Transformers4Rec is a flexible and efficient library for sequential and session-based recommendation, available for both PyTorch and Tensorflow.

730 Jan 09, 2023
Self-Supervised Pillar Motion Learning for Autonomous Driving (CVPR 2021)

Self-Supervised Pillar Motion Learning for Autonomous Driving Chenxu Luo, Xiaodong Yang, Alan Yuille Self-Supervised Pillar Motion Learning for Autono

QCraft 101 Dec 05, 2022
Minimalistic PyTorch training loop

Backbone for PyTorch training loop Will try to keep it minimalistic. pip install back from back import Bone Features Progress bar Checkpoints saving/l

Kashin 4 Jan 16, 2020
A simple, high level, easy-to-use open source Computer Vision library for Python.

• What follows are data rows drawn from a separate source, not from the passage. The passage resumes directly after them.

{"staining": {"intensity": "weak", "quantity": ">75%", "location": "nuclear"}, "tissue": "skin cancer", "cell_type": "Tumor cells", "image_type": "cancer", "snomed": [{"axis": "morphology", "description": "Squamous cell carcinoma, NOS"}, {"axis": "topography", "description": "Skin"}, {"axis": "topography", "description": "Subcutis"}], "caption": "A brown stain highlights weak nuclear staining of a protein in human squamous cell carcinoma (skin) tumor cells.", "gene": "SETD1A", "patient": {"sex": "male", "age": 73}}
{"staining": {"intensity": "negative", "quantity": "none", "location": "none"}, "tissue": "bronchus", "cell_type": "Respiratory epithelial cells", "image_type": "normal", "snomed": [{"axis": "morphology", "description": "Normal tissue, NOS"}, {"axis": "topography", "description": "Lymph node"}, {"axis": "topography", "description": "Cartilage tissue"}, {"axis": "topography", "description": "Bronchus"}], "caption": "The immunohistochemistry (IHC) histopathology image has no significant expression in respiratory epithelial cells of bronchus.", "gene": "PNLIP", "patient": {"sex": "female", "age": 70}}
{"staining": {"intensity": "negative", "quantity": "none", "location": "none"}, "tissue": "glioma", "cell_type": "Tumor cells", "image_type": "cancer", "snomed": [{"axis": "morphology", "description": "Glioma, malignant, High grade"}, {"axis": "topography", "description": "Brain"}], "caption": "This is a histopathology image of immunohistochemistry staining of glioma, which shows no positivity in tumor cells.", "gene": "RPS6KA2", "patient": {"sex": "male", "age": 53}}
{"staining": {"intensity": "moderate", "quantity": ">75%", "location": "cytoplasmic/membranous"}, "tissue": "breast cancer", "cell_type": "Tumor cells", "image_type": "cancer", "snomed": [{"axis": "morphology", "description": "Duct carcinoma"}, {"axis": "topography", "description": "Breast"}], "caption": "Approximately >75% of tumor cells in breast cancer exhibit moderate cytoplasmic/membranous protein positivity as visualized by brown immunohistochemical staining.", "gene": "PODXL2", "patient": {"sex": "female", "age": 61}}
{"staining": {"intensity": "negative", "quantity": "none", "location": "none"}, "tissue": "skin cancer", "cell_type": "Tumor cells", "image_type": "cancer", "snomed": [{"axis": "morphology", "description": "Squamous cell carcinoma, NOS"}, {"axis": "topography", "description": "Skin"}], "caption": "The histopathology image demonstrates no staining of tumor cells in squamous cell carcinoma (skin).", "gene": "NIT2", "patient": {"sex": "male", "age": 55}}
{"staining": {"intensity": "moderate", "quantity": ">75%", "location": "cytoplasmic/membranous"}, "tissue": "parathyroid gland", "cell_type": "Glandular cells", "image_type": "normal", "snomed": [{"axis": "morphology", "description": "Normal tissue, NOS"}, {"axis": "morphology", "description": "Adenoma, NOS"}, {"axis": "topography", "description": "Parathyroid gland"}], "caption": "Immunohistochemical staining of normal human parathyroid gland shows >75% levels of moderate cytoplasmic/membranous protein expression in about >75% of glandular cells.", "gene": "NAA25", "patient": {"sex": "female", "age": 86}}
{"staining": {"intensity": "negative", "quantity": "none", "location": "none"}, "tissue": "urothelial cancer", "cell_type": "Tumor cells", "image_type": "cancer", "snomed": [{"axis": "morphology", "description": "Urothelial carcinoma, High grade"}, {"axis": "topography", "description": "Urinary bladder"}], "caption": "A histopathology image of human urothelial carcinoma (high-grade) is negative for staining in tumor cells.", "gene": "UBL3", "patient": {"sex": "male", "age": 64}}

ZoomVision : Slicing Aid Detection A simple, high level, easy-to-use open source Computer Vision library for Python. Installation Installing dependenc

Nurettin Sinanoğlu 2 Mar 04, 2022
An extremely simple, intuitive, hardware-friendly, and well-performing network structure for LiDAR semantic segmentation on 2D range image. IROS21

FIDNet_SemanticKITTI Motivation Implementing complicated network modules with only one or two points improvement on hardware is tedious. So here we pr

YimingZhao 54 Dec 12, 2022
This project provides the code and datasets for 'CapSal: Leveraging Captioning to Boost Semantics for Salient Object Detection', CVPR 2019.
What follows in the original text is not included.